C’è tuttavia un secondo motivo per cui gli elogi al ministro Franceschini appaiono fuori luogo. È il fatto che in realtà alla vecchia censura moralistica e sessuofobica, che censurava le tette al vento (ma di donne bianche: i documentari etnografici erano risparmiati) o l’ingenua satira nei confronti della Pubblica Sicurezza di Totò e Carolina, se ne è sostituita un’altra, che non passa (per ora) attraverso commissioni ministeriali e tribunali, ma è difficilmente eludibile per due motivi: perché non è più solo italiana ma internazionale e perché si esprime attraverso l’autocensura dei mezzi di comunicazione minacciati dal boicottaggio o la chiusura dei caselli delle autostrade telematiche attraverso cui passano le idee e le informazioni. È una censura che fa cambiare nome alle squadre di football americano, blocca la nomina a commissario europeo a chi considera l’omosessualità un peccato, rimuove i tweet di un presidente degli Stati Uniti, c’impone giorno dopo giorno una neolingua, fatta di brutti calchi dall’inglese e di ridicoli eufemismi, alla quale siamo costretti a rassegnarci senza neppure l’alibi di vivere sotto una dittatura come quando il fascismo imponeva l’abolizione del “lei”, permette la messa in onda di pellicole erotiche in prima serata, ma confina dopo la mezzanotte i documentari sulle foibe.

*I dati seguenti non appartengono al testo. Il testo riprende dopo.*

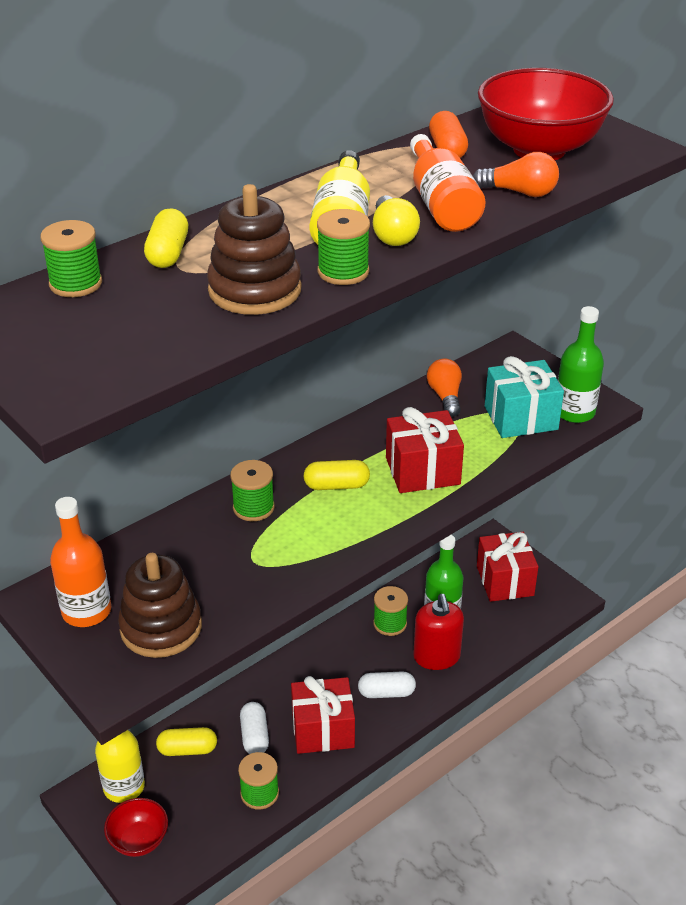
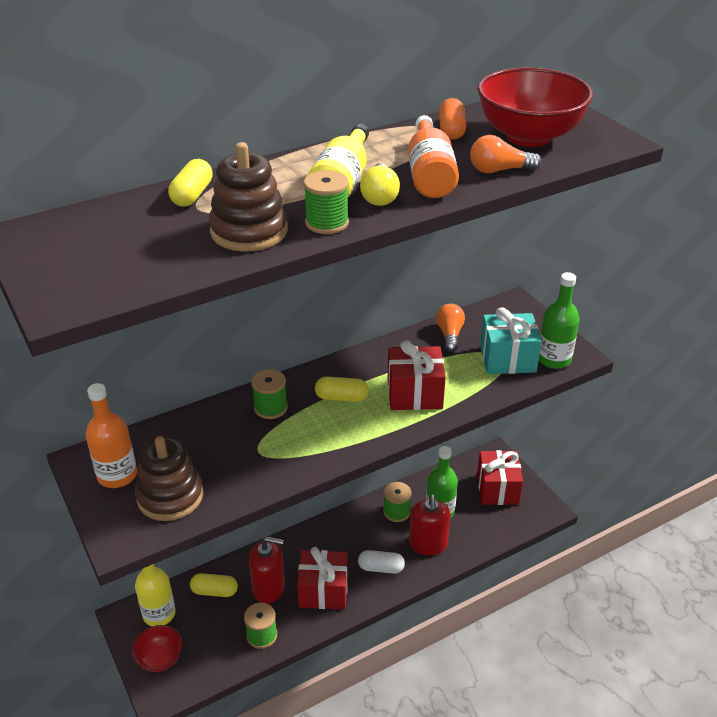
camera: 10 degrees right, 0 degrees up
(76, 284) = (110, 213): green spool -> none
(254, 736) = (269, 588): white capsule -> red soap dispenser
(519, 192) = (499, 170): orange light bulb -> orange light bulb turned 150 degrees clockwise

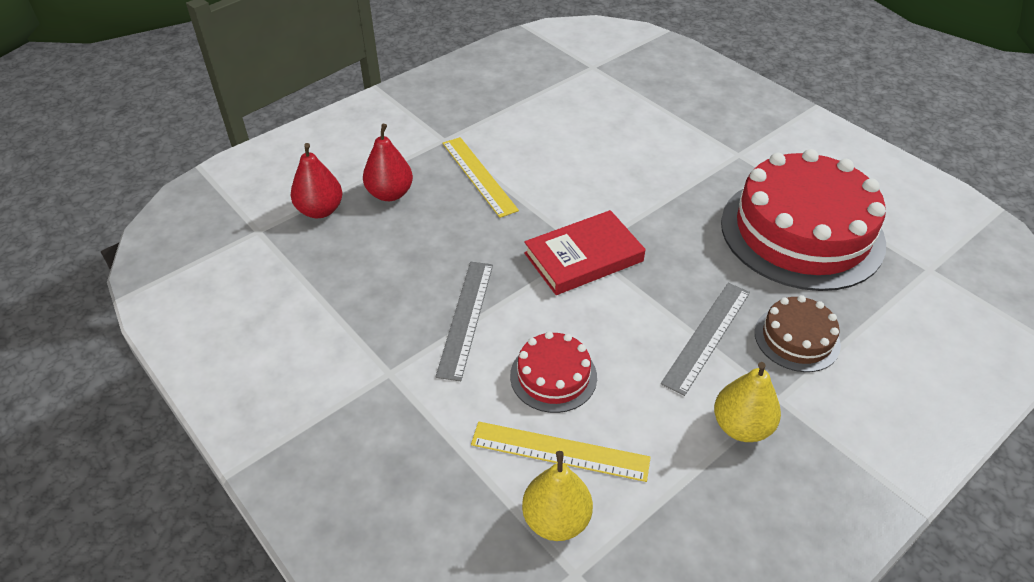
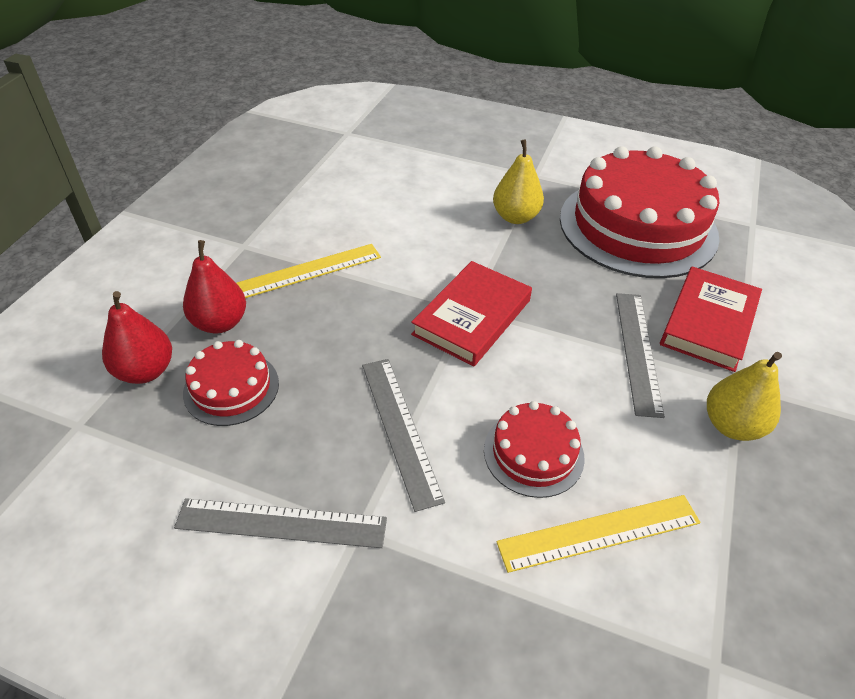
camera: 30 degrees left, 0 degrees up
(343, 346) = (281, 523): none -> grey ruler
(368, 243) = (231, 388): none -> red cake
(479, 176) = (307, 271): yellow ruler -> yellow ruler turned 60 degrees counterclockwise
(556, 520) = (652, 612): yellow pear -> yellow pear (515, 217)
(797, 338) = (708, 322): brown cake -> red book

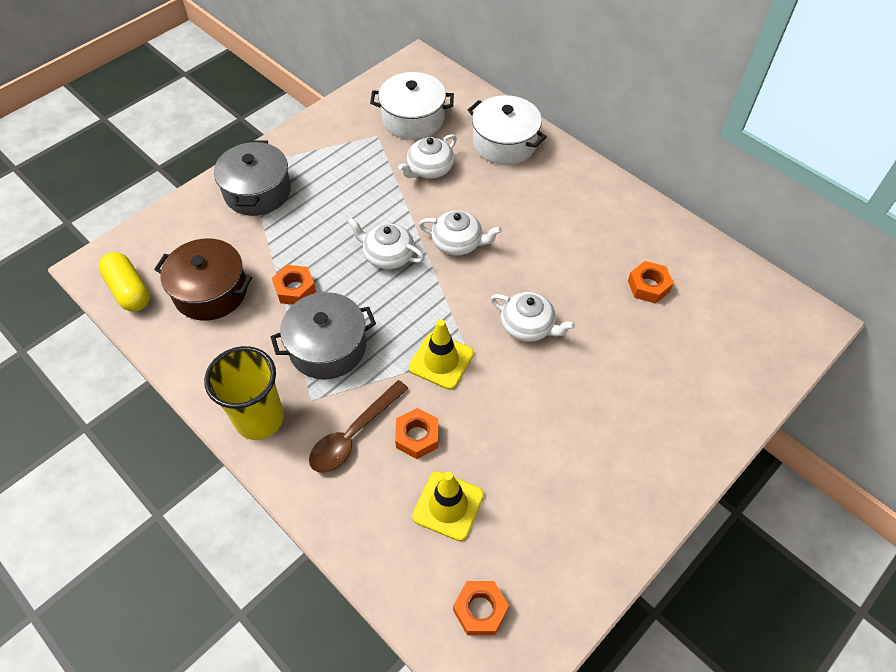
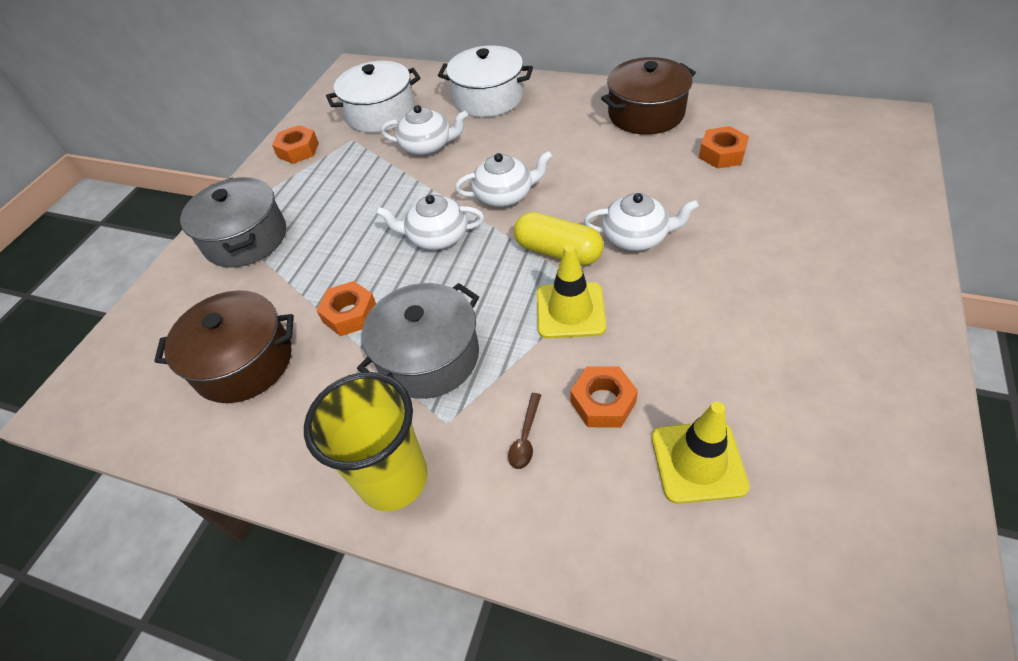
camera: 20 degrees left, 5 degrees down
(129, 290) = (130, 408): yellow capsule -> yellow capsule (558, 252)
(353, 434) = (525, 437): brown spoon -> brown spoon, size x0.49
(429, 169) = (427, 146): white teapot -> white teapot turned 105 degrees counterclockwise
(480, 610) = (836, 569): orange nut -> orange nut (298, 150)
(618, 218) = (646, 113): none -> brown pot

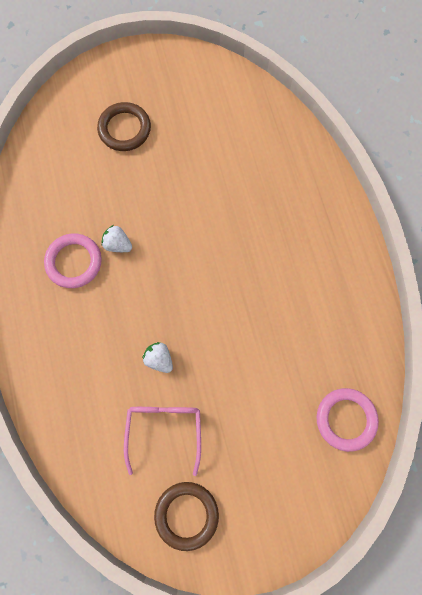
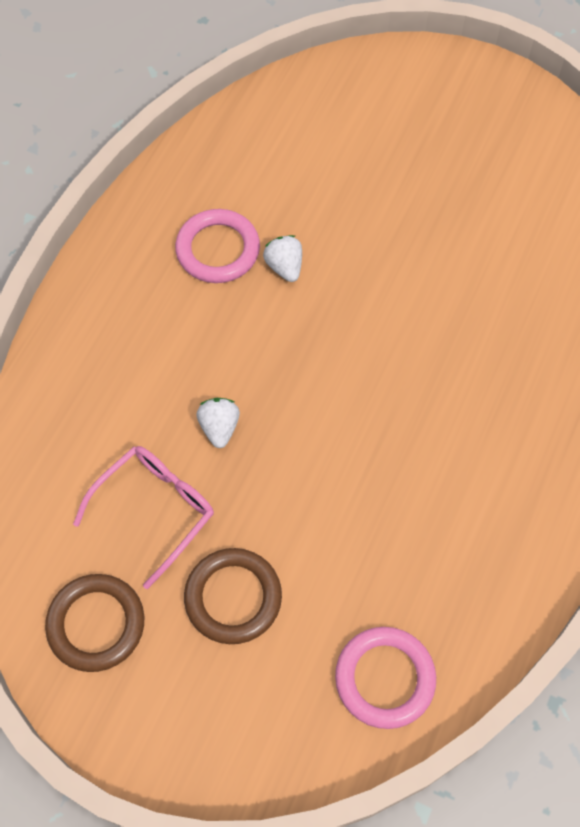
camera: 40 degrees right, 10 degrees down
(124, 129) = (405, 146): brown ring -> brown ring (233, 597)

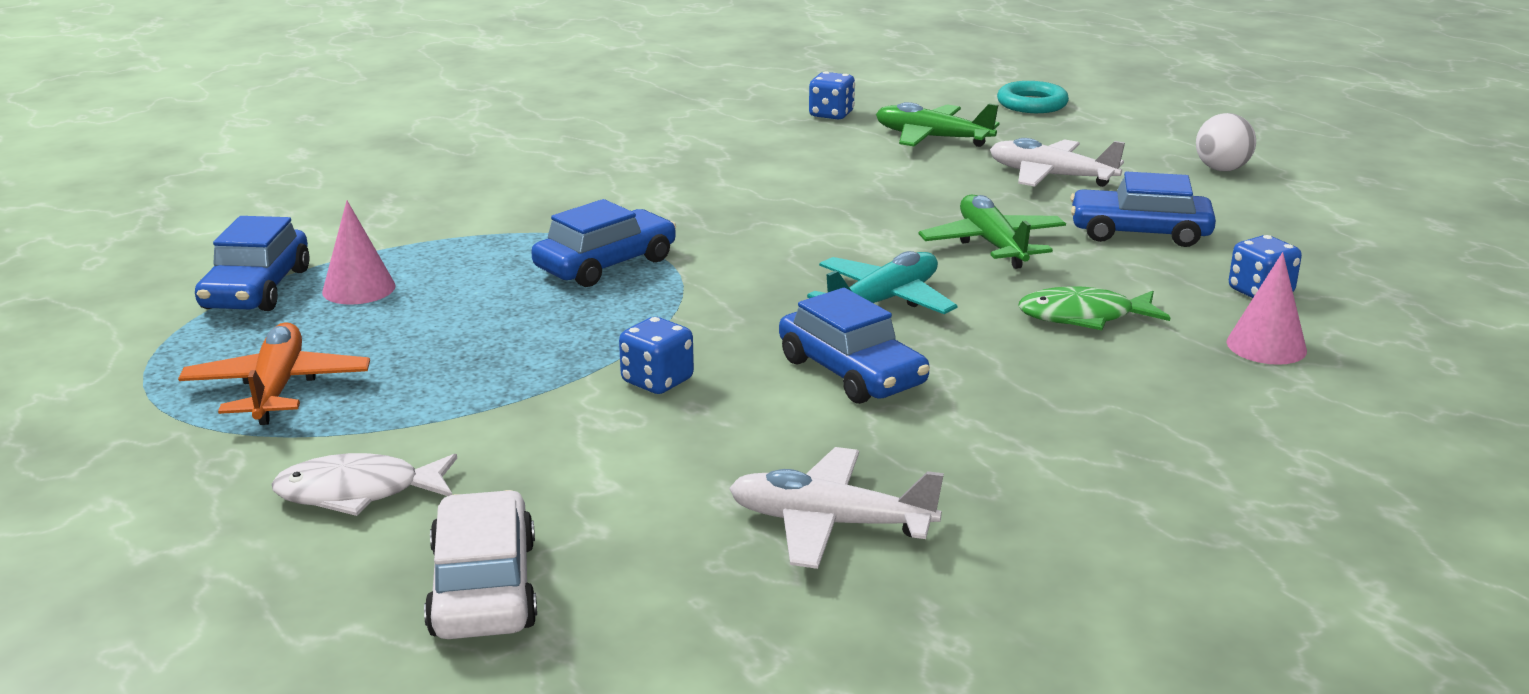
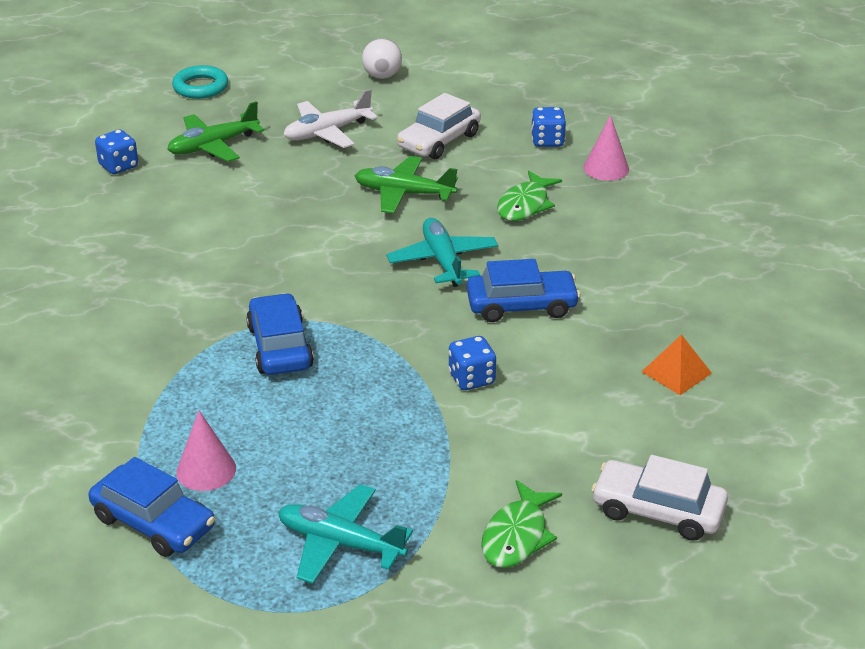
camera: 60 degrees left, 10 degrees up
(278, 388) = (340, 543): orange plane -> turquoise plane
(358, 493) = (517, 536): white fish -> green fish
(830, 523) = (676, 372): white plane -> orange pyramid
(1139, 233) = (439, 141): blue car -> white car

Non è per mera nostalgia senile, quindi, che non posso fare a meno di rimpiangere i miei anni Sessanta, in cui compravo di straforo i fumetti per adulti e mi sentivo grande quando appena quindicenne, con la compiacenza della cassiera e della maschera, entravo di straforo in un cinema rionale dove proiettavano Bella di giorno con la grande Catherine Deneuve. Quella, per un adolescente, era una censura formativa, che con i suoi divieti stimolava la nostra curiosità, ci incoraggiava ad arrampicarci ai piani alti della libreria paterna per scoprire nelle pagine di grandi e meno grandi scrittori del passato i misteri della vita, evitava che l’assuefazione alla nudità femminile generasse la stanchezza della carne e la conseguente morbosa ricerca di sempre nuove esperienze.
Quella di oggi è una censura dalla quale non si può sfuggire, come facevano i nostri fratelli maggiori andando a Parigi per vedere le pellicole pornografiche vietate in Italia (in compenso i francesi calavano in Italia per vedere La battaglia d’Algeri vietata da de Gaulle). Ormai infatti imperversa in tutto il mondo. Non brucia le pellicole, ma abbatte le statue, non censura l’omosessualità ma criminalizza l’omofobia, ritocca le favole per bambini e mette al bando dalle biblioteche i capolavori degli “uomini bianchi morti.” Nessuna riforma Franceschini ci affrancherà da questa censura (e autocensura) che ci è stata introdotta giorno per giorno, se non col burro di Marlon Brando, con la margarina del politicamente corretto.
Franceschini è la personificazione dell’ipocrisia faziosa.